## Problem description
Transcribe each line of the listing that follows without alteration, leaving out the pictures.

## Task input

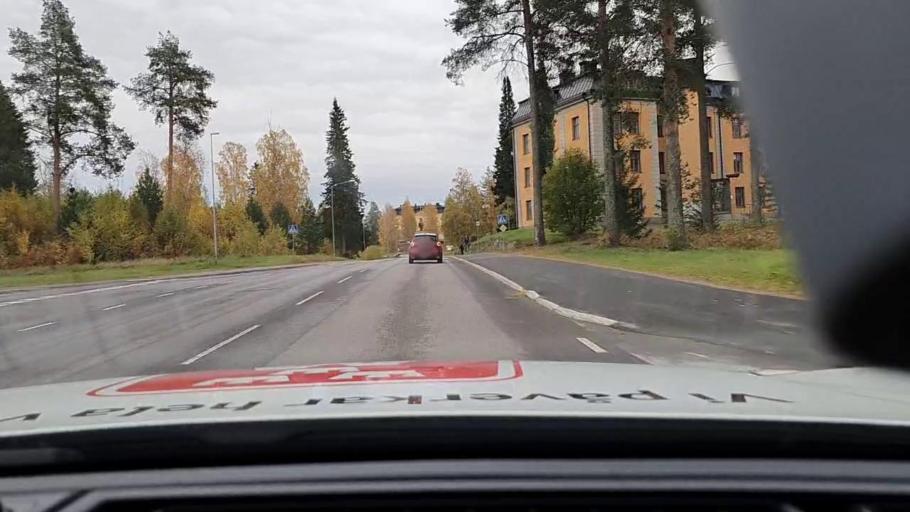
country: SE
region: Norrbotten
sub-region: Bodens Kommun
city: Boden
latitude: 65.8151
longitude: 21.6744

## Finished answer
country: SE
region: Norrbotten
sub-region: Bodens Kommun
city: Boden
latitude: 65.8151
longitude: 21.6744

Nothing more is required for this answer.